On Thu, 22 Sep 2011, Per Jessen wrote:
David Haller wrote:
Inside '' you only need to escape ' itself, which doesn't work, as \
has no special meaning either inside of ''.
Workaround: 'foo'"'"'bar' or 'foo'\''bar'

Inside "" you have to IIRC escape !"()`` and $ (the ! only if you've
enabled history substitution (set -H).

With sed, I always need to escape +() inside '' to get them to work. Am
I doing something wrong?

Depends on what meaning you want the +() to have. Read 'man 7 regex'.
As stated, sed uses basic regex, i.e. +() have no special meaning
(when sed sees them, use 'set -x' to find out what sed actually gets).
If you want to have them special meaning (grouping for () and "once
or more often"), then you need to escape them _for sed_ (see man 7
regex). Mind you: that "escaping for sed" is completely seperated from
"escaping in the shell". E.g.:

sed s/\\\(.\\\)/X\\\1/g

== sed "s/\(.\)/X\1/g" ### remember what you need to escape from
### the shell inside the "" though!
== sed 's/\(.\)/X\1/g'

!= sed 's/(.)/X\1/g' => ERROR:
"invalid reference \1 on `s' command's RHS"
(there is no "grouping" on the LHS).

With '\+' it's analoguous (and \+ is not portable, IIRC, but available
in GNU sed for at least 10 years, I think). Again: 'man 7 regex'
should clear up most of your misunderstandings. But feel free to ask
for further clarifications / explanations (esp. where shell
quoting/escaping is involved, that can get quite confusing ;)

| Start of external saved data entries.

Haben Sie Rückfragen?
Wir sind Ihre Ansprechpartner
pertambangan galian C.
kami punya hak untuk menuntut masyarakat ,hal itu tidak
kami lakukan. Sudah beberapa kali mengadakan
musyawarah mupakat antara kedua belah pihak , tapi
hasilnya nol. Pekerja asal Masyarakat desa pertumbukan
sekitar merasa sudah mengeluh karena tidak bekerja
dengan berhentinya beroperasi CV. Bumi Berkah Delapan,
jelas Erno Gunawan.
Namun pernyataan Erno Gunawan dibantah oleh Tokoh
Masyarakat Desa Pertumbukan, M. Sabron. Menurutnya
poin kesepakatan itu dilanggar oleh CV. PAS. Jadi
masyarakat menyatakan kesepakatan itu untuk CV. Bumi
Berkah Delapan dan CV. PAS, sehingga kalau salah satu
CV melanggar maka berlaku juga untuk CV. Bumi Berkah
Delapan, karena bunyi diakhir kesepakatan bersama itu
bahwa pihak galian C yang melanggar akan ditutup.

Ah, while trying to understand 'man 7 regex' _DO_ 'set -x', to see
what sed (or grep for that matter) actually get passed from the shell.
If you don't, you might get confused by "what's escaped from the shell
and what for sed/grep ...

Oh, and BTW: within a .spec file it's another level of "fun" added ;P
Extra fun, if you "live-patch" a Makefile from a .spec. That's yet
another level[1] :) So, the guideline (to use a patch) is a good thing!


[1] but quite satisfying, once you "get" to work. BTDT.

Kid, you've got the attention span of a caffeinated hummingbird.